Among modern advances in DNA technology is the comparison of Y chromosomes, which are passed down almost unchanged from father to son. Male descendants of the same father share almost identical Y chromosomes, which can be compared through testing of biological material. Bearing this in mind, Boston Police retrieved a water bottle that one of DeSalvo’s nephews drank from and discarded. That bottle was sent for comparison to the crime scene DNA, and the result, obtained earlier this year, was a match that implicated DeSalvo and excluded 99.9% of the male population.

To confirm the strong evidence that DeSalvo was Sullivan’s killer, however, authorities needed a confirmatory test. Last week, representatives of the Suffolk DA’s office, Attorney General’s office, and Boston Police obtained a search warrant to exhume DeSalvo’s remains from his Peabody grave. Even when suspects are identified through CODIS hits, authorities noted, investigators always seek a confirmatory DNA sample directly from the suspect to confirm the initial link.
On July 12, DeSalvo’s grave was excavated and his remains were transported to the Office of the Chief Medical Examiner. After suitable samples were taken, the remains were reinterred and the samples were sent for DNA extraction and comparison, leading to today’s announcement.

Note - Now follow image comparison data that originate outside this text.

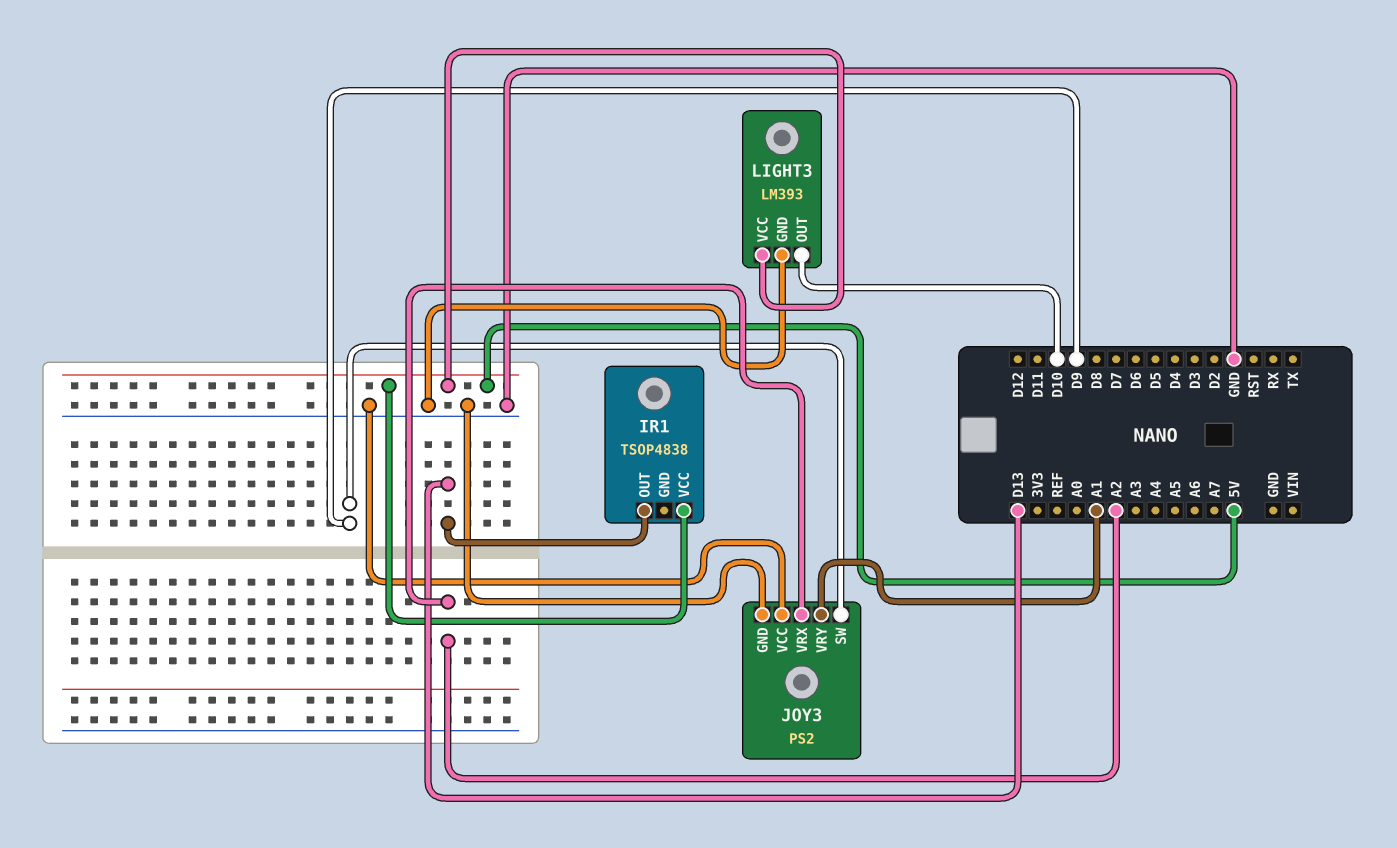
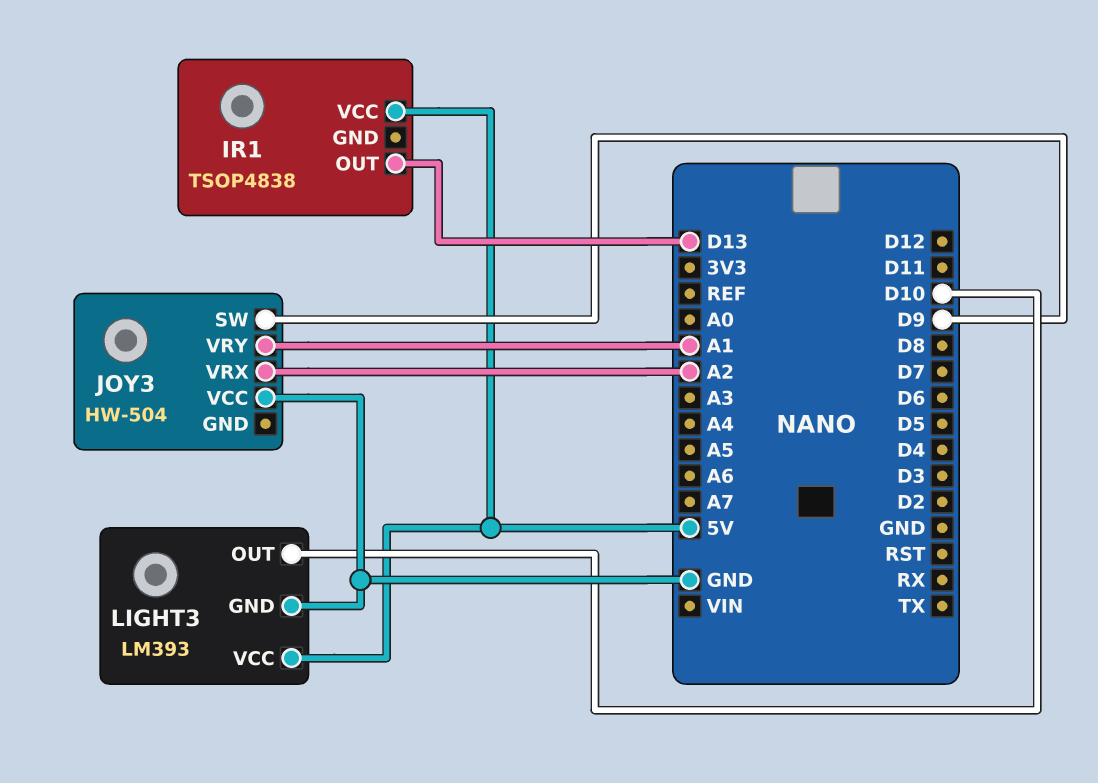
JOY3: PS2 -> HW-504
JOY3 pin GND: GND -> none

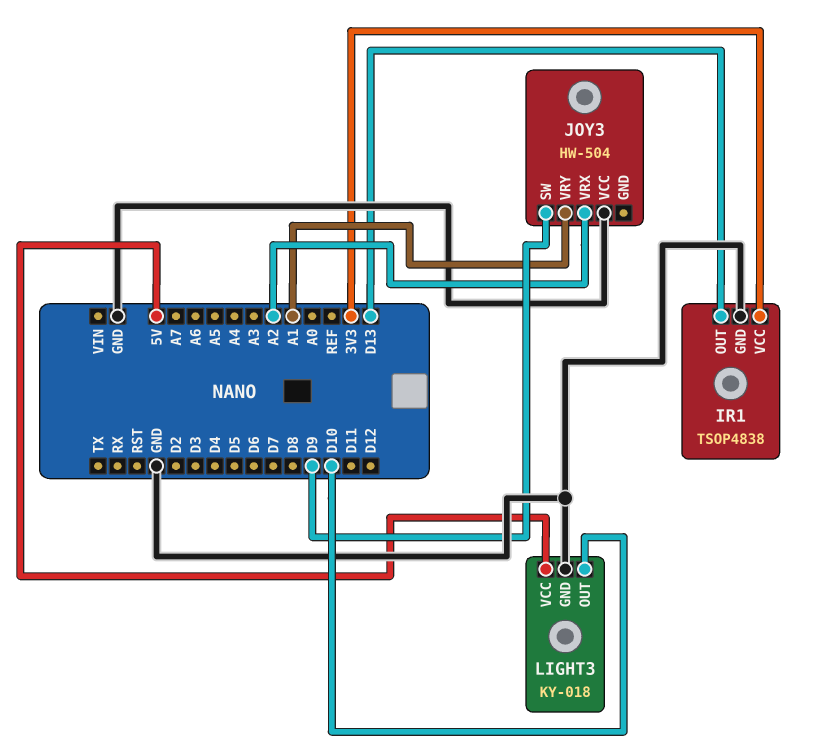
IR1 pin GND: none -> GND
IR1 pin VCC: 5V -> 3V3
LIGHT3: LM393 -> KY-018

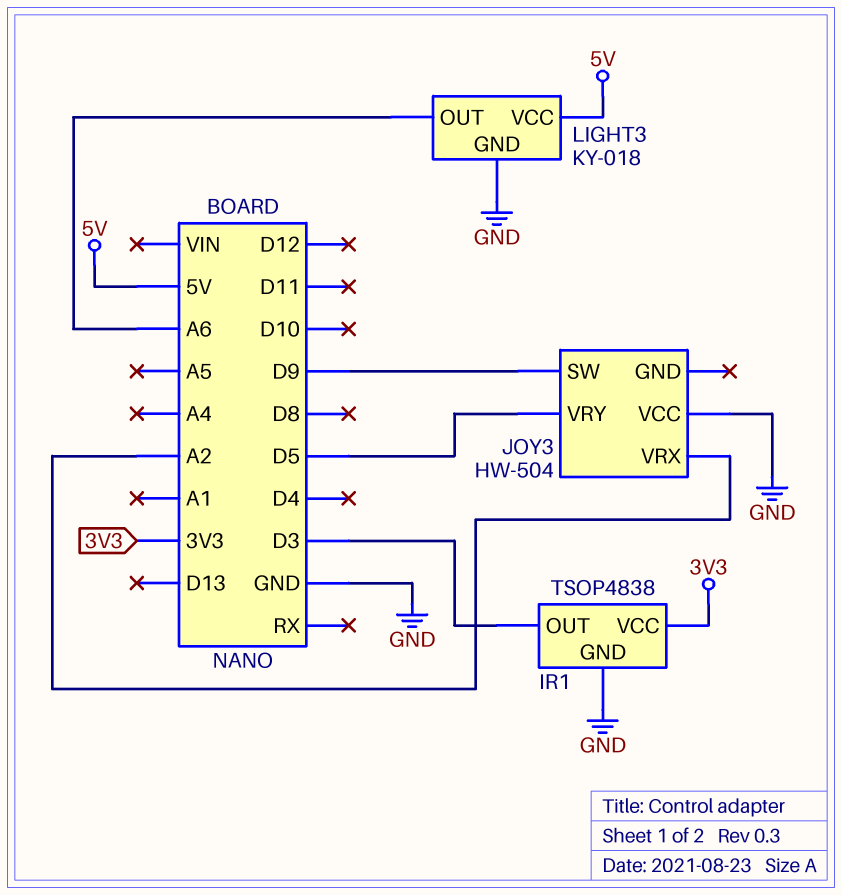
IR1 pin OUT: D13 -> D3
JOY3 pin VRY: A1 -> D5
LIGHT3 pin OUT: D10 -> A6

The 21st century investigation was funded in part by a federal grant intended to help local law enforcement solve older crimes using modern scientific techniques.

A total of 11 homicides between 1962 and 1964 have been linked by law enforcement officials investigating the so-called “Boston Strangler.” The victims ranged in age from 19 to 67 and resided in the Back Bay, Beacon Hill, Brighton, Dorchester, Fenway, the South End, Cambridge, Lawrence, Lynn, and Salem. A map of the linked scenes can be viewed here. All of the victims were single women, all were sexually assaulted, and all were strangled with some form of ligature that the killer found at the scene. Though modern investigators have long sought biological evidence from the other crime scenes, none has yet been found.